In the excerpt on Fort Davis and the Guadalupe Mountains, take the passage that opens with the words containing "For better and" and closes with "but go now.", swap "Far West Texas" for "Trans-Pecos", and write the passage out again.

▶ [EXCERPT]
● ● ● ● ●

The sweep of blond grasslands along the drive to Fort Davis, a little more than twenty miles from both Alpine and Marfa, gives you a sense of what the land looked like before ranching transformed it. Fort Davis itself, situated on a plain 5,050 feet above sea level, is the highest town in Big Bend country — in fact, the highest in Texas — and is therefore greener, cooler, and prettier than the rest of the region, and the Davis Mountains are gentle and rolling, covered in light-yellow grass and dotted with green trees. Fort Davis has actual sights to see: the University of Texas’s McDonald Observatory, on Mount Locke, and the fort itself, which began as a defensive post to protect travelers from Apache and Comanche attacks and was rebuilt just after the Civil War for the 9th U.S. Cavalry, one of two regiments of black so-called “buffalo soldiers,” charged with subduing the Apache in the Indian wars. With its cool nights, Fort Davis has long been a destination for Texans escaping the summer heat, and it still sustains two old and old-fashioned hostelries: the rustic, pueblo-style Indian Lodge, built in the state park’s mountains by the Civilian Conservation Corps in 1933; and, in town, the Hotel Limpia, built in 1912, which has a verandah lined with rocking chairs and which once promoted itself as “the finest place anywhere for children and run down mothers.”
North of Fort Davis the landscape flattens out beyond Balmorhea — where, just off Route 10, you can swim in a 1.75-acre, twenty-five-foot-deep spring-fed concrete-walled pond, also built by the CCC — into the scrubland of the Trans-Pecos. No foothills prepare you for the Guadalupe Mountains, which begin at the northern edge of the Chihuahuan desert and compose one of the country’s least-developed national parks. Shooting straight out of brown, nearly featureless salt flats, the Guadalupes loom almost 9,000 feet into the sky. Beyond their barren outer slopes the interior burgeons with grassy meadows and forests of ponderosa pine, maple, mountain juniper, madrone, and Douglas fir, providing habitat for mule deer, elk, and mountain lions. Higher, more extensive, and still less accessible than the Chisos, the Guadalupes are impossible to appreciate fully without hiking on difficult trails deep into the wilderness. The National Park Service has made a deliberate effort to keep the Guadalupes wild. There are no hotels or lodges within the park boundaries, and the nearest motel is thirty-five miles away.
For better and worse, the rest of Far West Texas has proved less impregnable than the Guadalupes, and changes there over the past seven years are striking. In casual conversations we discovered time and again that we were talking to recent transplants from places like Austin, Houston, Kansas City, Wichita, Seattle, New York, and even Germany. And no wonder: West Texas is beguiling. Go, but go now.

● ● ● ● ●

▶ [EXERCISE DATA]
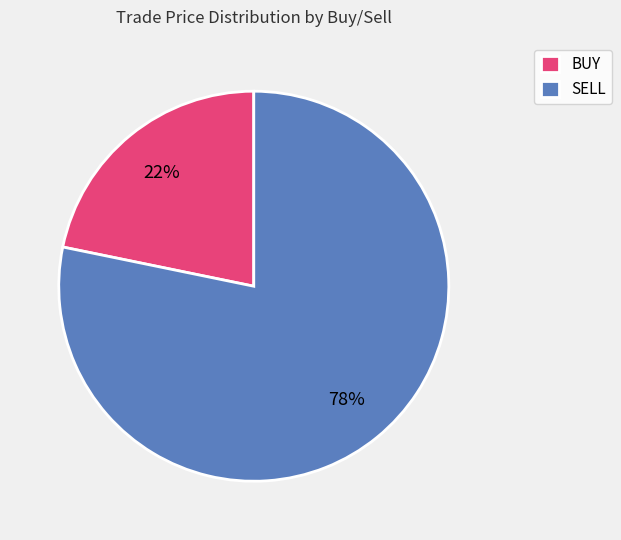

Approximately how many times larger is the value at BUY compared to SELL?

0.3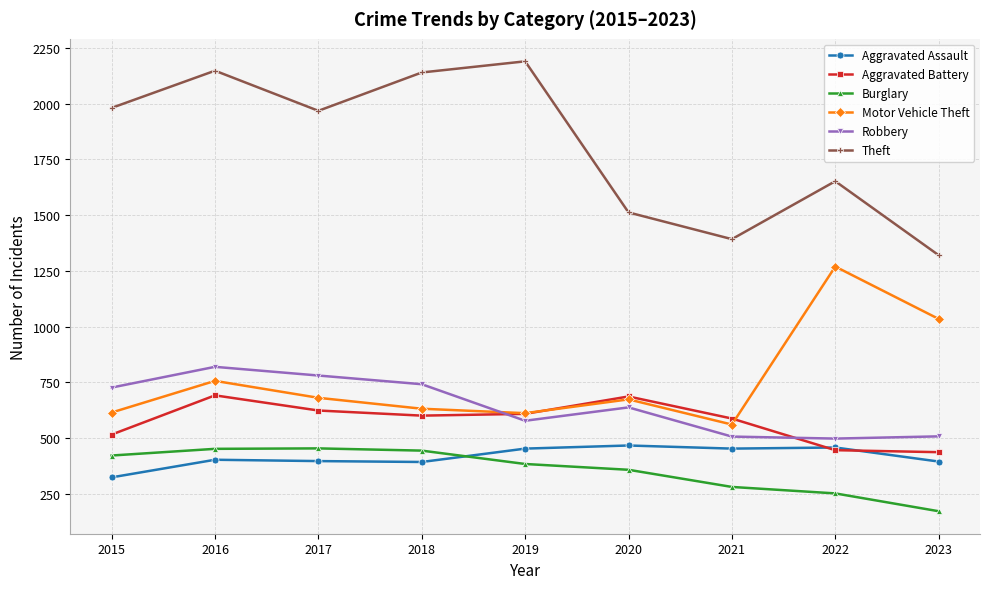

How many lines are shown in the chart?

6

● ● ● ● ●

▶ [EXERCISE SOLUTION]
For better and worse, the rest of Trans-Pecos has proved less impregnable than the Guadalupes, and changes there over the past seven years are striking. In casual conversations we discovered time and again that we were talking to recent transplants from places like Austin, Houston, Kansas City, Wichita, Seattle, New York, and even Germany. And no wonder: West Texas is beguiling. Go, but go now.